* Start *
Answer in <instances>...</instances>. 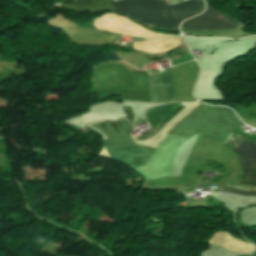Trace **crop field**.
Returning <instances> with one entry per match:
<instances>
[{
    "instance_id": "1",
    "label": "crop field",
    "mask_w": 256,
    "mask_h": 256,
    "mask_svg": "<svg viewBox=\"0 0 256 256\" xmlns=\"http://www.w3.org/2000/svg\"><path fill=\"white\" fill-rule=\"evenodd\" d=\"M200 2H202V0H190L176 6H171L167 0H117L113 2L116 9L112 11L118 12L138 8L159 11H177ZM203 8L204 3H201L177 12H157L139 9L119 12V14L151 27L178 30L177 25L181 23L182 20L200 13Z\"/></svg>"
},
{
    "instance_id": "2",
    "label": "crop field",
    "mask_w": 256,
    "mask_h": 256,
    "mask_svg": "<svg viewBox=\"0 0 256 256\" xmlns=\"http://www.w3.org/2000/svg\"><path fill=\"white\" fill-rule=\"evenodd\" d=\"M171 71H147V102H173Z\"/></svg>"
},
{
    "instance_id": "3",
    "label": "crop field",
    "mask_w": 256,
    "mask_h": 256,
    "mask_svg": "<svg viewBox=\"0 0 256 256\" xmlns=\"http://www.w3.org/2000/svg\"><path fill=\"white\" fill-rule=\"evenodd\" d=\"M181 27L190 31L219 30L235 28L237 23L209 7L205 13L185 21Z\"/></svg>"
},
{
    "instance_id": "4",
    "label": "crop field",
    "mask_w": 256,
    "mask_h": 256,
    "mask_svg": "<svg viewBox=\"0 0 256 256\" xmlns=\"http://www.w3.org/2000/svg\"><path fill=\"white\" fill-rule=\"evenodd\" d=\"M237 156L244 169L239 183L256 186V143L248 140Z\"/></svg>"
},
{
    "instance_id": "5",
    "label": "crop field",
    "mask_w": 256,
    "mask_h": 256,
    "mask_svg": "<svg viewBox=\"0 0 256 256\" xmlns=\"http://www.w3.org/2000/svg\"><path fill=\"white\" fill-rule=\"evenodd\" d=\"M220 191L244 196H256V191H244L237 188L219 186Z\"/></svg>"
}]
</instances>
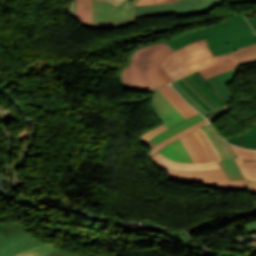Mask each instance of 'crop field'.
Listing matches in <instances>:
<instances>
* End *
Pull out every line of the entries above that contains the string "path". Case counts, so only lines with that same capitalization qualify.

[Exercise output]:
    "mask_svg": "<svg viewBox=\"0 0 256 256\" xmlns=\"http://www.w3.org/2000/svg\"><path fill=\"white\" fill-rule=\"evenodd\" d=\"M200 2H202V0H190L176 6H171L167 0H117L113 2L116 9L112 11L118 12L138 8L159 11H177ZM203 8L204 3H201L177 12H157L139 9L119 12V14L151 27L178 30L177 25L181 23L182 20L200 13Z\"/></svg>"
    "mask_svg": "<svg viewBox=\"0 0 256 256\" xmlns=\"http://www.w3.org/2000/svg\"><path fill=\"white\" fill-rule=\"evenodd\" d=\"M171 71H147V102H173Z\"/></svg>"
    "mask_svg": "<svg viewBox=\"0 0 256 256\" xmlns=\"http://www.w3.org/2000/svg\"><path fill=\"white\" fill-rule=\"evenodd\" d=\"M181 27L190 31L219 30L235 28L237 23L209 7L205 13L185 21Z\"/></svg>"
    "mask_svg": "<svg viewBox=\"0 0 256 256\" xmlns=\"http://www.w3.org/2000/svg\"><path fill=\"white\" fill-rule=\"evenodd\" d=\"M237 156L244 169L239 183L256 186V143L248 140Z\"/></svg>"
    "mask_svg": "<svg viewBox=\"0 0 256 256\" xmlns=\"http://www.w3.org/2000/svg\"><path fill=\"white\" fill-rule=\"evenodd\" d=\"M220 191L244 196H256V191H244L237 188L219 186Z\"/></svg>"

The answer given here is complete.